■ **TASK REQUIREMENTS**: What follows is a set of records; repeat them exactly, without the pictures.

Items from a dataset
******

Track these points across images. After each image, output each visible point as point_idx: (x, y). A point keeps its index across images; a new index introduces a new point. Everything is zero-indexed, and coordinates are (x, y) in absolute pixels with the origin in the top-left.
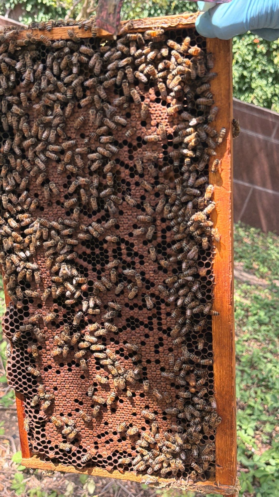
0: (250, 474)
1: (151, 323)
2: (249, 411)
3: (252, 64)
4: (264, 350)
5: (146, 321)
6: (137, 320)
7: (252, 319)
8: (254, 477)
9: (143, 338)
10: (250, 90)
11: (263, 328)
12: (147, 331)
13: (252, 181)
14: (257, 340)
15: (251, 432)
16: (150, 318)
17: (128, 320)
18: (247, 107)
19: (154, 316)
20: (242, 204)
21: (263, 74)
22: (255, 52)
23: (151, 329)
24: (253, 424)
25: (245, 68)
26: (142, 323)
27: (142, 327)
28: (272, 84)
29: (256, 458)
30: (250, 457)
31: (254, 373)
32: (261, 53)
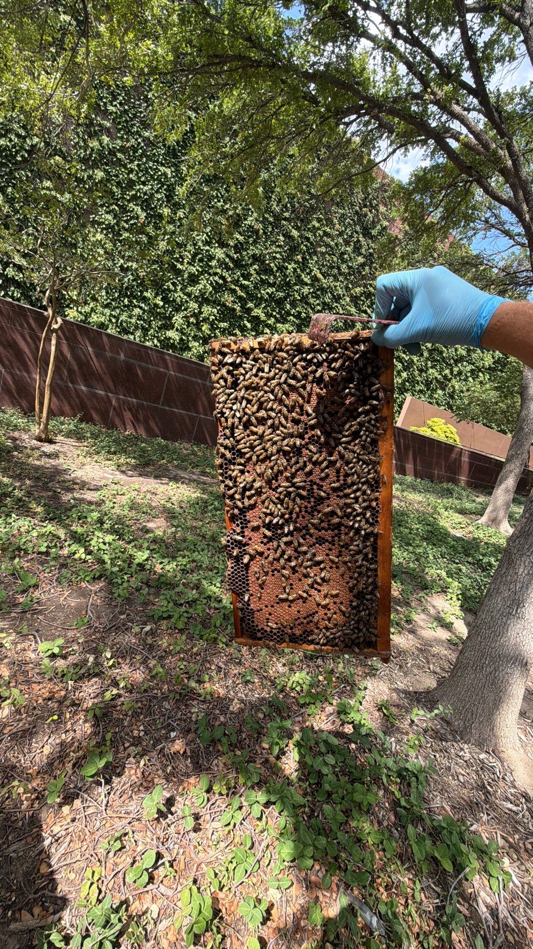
0: (222, 613)
1: (333, 541)
2: (215, 571)
3: (188, 331)
4: (221, 528)
5: (330, 539)
6: (323, 539)
7: (210, 508)
8: (224, 614)
9: (327, 552)
10: (190, 349)
11: (218, 512)
12: (330, 546)
13: (198, 412)
14: (215, 522)
15: (218, 585)
16: (333, 537)
17: (316, 539)
18: (188, 361)
19: (336, 535)
20: (193, 429)
21: (195, 338)
22: (188, 322)
23: (334, 545)
24: (219, 579)
25: (183, 334)
26: (327, 541)
27: (327, 544)
28: (203, 345)
29: (224, 601)
30: (220, 601)
31: (216, 544)
32: (193, 323)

******

■ **RESPONSE**:
Track these points across images. After each image, output each visible point as point_idx: (x, y). A point keeps its index across images; a new index introduces a new point. Everything is zero-indexed, and coordinates are (x, y) in absolute pixels with the origin in the top-left.
0: (250, 474)
1: (151, 323)
2: (249, 411)
3: (252, 64)
4: (264, 350)
5: (146, 321)
6: (137, 320)
7: (252, 319)
8: (254, 477)
9: (143, 338)
10: (250, 90)
11: (263, 328)
12: (147, 331)
13: (252, 181)
14: (257, 340)
15: (251, 432)
16: (150, 318)
17: (128, 320)
18: (247, 107)
19: (154, 316)
20: (242, 204)
21: (263, 74)
22: (255, 52)
23: (151, 329)
24: (253, 424)
25: (245, 68)
26: (142, 323)
27: (142, 327)
28: (272, 84)
29: (256, 458)
30: (250, 457)
31: (254, 373)
32: (261, 53)
0: (222, 613)
1: (333, 541)
2: (215, 571)
3: (188, 331)
4: (221, 528)
5: (330, 539)
6: (323, 539)
7: (210, 508)
8: (224, 614)
9: (327, 552)
10: (190, 349)
11: (218, 512)
12: (330, 546)
13: (198, 412)
14: (215, 522)
15: (218, 585)
16: (333, 537)
17: (316, 539)
18: (188, 361)
19: (336, 535)
20: (193, 429)
21: (195, 338)
22: (188, 322)
23: (334, 545)
24: (219, 579)
25: (183, 334)
26: (327, 541)
27: (327, 544)
28: (203, 345)
29: (224, 601)
30: (220, 601)
31: (216, 544)
32: (193, 323)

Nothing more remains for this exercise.